E os simbolismos também vão movendo o fluxo de consciência da violência: o conselheiro transa com a namorada em lençóis brancos, etéreos, como se eternizasse aquele momento para o que virá a seguir; as duas chitas, diante da selvageria do Homem, nada fazem; a poderosa traficante divaga sobre a nostalgia de manter a caça sob controle, com violência elegante e amoral, sem as inquietantes consequências que os homens sofrem; após a conversa com o intermediário, toda nas sombras, o advogado recebe um ultimato sobre a entrada no mundo do crime com um fundo branco, como o último sinal de uma vida decente (e que remete ao início com a namorada).

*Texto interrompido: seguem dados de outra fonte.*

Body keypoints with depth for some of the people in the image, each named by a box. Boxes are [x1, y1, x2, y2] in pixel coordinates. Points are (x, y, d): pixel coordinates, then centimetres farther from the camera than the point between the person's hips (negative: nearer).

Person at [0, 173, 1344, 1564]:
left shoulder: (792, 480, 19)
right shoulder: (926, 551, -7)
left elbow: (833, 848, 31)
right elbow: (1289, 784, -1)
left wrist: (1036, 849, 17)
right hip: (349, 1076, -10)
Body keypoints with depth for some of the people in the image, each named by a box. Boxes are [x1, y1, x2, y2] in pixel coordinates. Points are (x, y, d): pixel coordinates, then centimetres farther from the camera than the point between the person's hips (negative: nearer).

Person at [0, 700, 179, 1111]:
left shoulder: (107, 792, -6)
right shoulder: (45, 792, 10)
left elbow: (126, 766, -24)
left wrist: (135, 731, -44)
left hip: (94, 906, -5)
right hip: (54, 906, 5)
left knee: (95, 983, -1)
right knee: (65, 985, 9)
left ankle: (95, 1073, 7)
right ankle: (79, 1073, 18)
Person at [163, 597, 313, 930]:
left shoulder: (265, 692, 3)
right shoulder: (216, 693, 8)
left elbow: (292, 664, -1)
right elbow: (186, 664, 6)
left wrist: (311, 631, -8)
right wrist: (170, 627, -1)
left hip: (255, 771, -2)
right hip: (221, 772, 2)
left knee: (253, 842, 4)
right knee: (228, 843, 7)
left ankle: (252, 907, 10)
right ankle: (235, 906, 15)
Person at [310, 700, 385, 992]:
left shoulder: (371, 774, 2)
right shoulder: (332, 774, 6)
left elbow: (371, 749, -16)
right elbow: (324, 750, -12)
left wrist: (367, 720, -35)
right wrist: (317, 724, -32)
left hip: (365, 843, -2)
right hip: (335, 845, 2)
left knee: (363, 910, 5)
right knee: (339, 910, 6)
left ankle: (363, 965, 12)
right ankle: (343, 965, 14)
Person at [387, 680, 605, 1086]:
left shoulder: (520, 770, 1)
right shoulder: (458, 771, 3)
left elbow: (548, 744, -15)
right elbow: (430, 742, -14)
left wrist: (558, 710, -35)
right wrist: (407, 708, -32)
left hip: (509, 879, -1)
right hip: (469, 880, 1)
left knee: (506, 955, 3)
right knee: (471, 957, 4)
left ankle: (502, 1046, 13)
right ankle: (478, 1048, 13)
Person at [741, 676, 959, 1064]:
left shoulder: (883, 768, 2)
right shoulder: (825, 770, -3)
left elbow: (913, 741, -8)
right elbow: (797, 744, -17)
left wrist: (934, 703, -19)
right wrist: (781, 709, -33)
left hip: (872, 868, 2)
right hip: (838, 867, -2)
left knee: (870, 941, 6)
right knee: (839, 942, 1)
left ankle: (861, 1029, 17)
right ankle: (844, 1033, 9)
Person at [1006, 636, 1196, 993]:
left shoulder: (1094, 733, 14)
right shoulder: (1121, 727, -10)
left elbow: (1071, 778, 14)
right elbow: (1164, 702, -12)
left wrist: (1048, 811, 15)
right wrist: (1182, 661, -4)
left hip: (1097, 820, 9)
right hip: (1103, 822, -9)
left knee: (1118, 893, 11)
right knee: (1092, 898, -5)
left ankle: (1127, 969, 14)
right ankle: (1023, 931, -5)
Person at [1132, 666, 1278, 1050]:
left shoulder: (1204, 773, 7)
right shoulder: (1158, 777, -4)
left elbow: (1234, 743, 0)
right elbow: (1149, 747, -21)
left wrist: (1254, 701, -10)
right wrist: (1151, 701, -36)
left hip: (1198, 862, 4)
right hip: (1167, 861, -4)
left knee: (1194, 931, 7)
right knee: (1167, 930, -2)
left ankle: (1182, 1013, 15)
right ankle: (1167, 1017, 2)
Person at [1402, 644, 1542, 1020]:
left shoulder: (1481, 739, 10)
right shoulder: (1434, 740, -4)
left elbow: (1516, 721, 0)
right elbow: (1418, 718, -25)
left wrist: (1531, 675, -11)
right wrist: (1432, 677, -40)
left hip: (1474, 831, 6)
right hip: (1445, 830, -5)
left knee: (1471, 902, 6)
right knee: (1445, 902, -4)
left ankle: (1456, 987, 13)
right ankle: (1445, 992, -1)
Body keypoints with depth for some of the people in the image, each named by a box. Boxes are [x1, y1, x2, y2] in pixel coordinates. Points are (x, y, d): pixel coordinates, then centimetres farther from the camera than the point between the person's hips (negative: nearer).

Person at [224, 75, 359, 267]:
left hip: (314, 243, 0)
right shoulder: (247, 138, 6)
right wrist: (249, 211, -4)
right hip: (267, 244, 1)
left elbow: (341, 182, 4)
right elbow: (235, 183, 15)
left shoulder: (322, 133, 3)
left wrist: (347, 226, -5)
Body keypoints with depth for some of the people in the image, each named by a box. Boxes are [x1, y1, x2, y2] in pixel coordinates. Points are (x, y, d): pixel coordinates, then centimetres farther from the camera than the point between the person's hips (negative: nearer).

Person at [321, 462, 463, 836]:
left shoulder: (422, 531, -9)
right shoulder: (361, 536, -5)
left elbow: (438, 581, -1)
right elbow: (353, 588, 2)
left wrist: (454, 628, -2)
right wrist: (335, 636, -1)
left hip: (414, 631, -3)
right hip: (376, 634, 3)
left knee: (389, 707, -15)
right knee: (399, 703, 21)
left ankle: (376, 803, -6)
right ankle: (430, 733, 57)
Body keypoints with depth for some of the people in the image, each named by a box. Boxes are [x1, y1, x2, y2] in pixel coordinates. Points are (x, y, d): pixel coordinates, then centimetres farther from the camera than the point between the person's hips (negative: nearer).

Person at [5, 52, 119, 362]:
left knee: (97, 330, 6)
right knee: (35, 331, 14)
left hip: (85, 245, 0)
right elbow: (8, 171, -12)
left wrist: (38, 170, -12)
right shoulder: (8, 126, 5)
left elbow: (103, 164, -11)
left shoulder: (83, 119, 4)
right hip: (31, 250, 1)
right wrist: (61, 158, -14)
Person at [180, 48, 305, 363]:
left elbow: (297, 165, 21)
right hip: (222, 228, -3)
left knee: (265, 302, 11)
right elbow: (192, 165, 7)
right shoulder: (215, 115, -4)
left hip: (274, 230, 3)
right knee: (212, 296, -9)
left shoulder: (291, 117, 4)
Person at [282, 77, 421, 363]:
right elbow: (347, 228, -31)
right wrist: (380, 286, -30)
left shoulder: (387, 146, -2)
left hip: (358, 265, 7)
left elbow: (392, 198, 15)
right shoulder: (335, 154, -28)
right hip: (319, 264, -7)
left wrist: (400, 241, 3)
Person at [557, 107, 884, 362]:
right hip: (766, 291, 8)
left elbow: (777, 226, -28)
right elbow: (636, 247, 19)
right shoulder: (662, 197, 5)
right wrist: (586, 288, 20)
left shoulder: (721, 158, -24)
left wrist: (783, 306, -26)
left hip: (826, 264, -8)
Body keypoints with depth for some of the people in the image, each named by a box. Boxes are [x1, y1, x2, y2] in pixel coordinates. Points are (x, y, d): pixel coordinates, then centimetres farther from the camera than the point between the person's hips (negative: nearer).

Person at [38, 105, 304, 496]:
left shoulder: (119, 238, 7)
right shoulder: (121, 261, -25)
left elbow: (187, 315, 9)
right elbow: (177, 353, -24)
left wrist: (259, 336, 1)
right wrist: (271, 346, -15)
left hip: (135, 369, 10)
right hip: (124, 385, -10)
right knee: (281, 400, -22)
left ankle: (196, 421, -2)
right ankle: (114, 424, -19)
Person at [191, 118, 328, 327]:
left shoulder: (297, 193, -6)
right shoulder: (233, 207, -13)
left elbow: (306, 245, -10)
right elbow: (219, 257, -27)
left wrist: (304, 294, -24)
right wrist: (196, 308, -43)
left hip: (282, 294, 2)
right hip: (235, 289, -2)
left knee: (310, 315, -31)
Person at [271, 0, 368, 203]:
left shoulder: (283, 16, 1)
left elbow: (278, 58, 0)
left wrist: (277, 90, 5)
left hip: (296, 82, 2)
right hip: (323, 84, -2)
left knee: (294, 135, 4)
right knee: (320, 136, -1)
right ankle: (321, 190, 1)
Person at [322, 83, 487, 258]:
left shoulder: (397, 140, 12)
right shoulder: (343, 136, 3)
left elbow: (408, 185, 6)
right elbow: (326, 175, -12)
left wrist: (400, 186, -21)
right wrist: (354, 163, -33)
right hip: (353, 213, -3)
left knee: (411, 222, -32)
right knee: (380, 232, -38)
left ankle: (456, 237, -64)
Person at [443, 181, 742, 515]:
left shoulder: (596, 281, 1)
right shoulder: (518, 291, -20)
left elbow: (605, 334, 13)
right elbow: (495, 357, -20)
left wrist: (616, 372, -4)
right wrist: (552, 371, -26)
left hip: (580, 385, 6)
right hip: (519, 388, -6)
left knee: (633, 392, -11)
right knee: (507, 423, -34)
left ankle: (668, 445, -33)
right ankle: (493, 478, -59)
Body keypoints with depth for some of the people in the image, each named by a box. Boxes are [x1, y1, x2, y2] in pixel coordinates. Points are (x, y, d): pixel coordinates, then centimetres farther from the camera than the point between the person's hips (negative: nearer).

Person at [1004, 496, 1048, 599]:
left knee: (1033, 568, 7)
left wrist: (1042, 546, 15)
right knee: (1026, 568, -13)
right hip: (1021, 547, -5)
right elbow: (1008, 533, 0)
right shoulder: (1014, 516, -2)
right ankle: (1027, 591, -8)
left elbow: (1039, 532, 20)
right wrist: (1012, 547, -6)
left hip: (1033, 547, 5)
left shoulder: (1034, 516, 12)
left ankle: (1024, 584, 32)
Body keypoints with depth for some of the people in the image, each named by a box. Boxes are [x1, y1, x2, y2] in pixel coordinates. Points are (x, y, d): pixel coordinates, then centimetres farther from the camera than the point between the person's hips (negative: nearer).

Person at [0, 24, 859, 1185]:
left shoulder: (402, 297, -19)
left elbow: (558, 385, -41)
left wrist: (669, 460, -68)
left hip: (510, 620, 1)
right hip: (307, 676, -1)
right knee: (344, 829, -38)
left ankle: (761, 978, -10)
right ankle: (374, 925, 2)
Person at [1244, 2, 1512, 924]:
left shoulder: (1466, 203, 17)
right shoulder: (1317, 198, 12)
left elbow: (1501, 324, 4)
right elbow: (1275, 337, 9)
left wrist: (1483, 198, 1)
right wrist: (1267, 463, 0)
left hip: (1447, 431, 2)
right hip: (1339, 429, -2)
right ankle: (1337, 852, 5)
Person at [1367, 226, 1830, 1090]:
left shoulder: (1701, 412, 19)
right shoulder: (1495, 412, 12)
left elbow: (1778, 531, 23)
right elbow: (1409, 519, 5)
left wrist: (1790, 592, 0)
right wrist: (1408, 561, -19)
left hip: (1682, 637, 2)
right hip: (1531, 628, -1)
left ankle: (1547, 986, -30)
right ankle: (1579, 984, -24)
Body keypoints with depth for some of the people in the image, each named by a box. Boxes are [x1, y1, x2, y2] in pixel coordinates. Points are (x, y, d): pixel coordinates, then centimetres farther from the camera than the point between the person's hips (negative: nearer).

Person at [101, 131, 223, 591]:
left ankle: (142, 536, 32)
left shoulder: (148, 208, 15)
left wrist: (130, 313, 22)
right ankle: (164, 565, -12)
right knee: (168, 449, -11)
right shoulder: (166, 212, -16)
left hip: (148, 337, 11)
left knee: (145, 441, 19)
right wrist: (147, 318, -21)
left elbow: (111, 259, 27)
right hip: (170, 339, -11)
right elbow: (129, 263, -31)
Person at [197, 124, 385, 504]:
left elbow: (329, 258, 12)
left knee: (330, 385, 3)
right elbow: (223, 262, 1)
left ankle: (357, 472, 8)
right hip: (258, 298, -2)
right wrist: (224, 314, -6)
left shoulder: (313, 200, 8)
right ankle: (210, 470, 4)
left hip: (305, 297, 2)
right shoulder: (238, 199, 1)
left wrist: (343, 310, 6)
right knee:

Sendo assim, não dá pra condenar tanto uma discutível previsibilidade em Conselheiro do Crime. McCarthy é habilidoso na hora de usar sua “Arma de Tchekov”: quando surge uma detalhada descrição de uma morte, o escritor implanta duas histórias sobre outras formas de execução para não deixar evidente para o espectador qual delas vai usar. Mesmo assim, discutir isso é um pormenor estilístico, porque é sobre incursão, e não sobre surpresa, que McCarthy trata. Os rumos da narrativa são delineados desde o princípio, e a graça é ver como Scott lida com o panorama do cartel em prol da desmoralização do advogado vivido por Fassbender.
Obviamente, Cinema não é Literatura – e construir um ensaio dissertativo que suprima qualquer tipo de ação nem sempre é bem visto. De certa forma, vai até contra a ideia de Cinema em sua gênese. Por mais articulado e arrojado que o filme seja, talvez McCarthy tenha escolhido a mídia errada pra se expressar. É o trunfo e limitação d’O Conselheiro do Crime.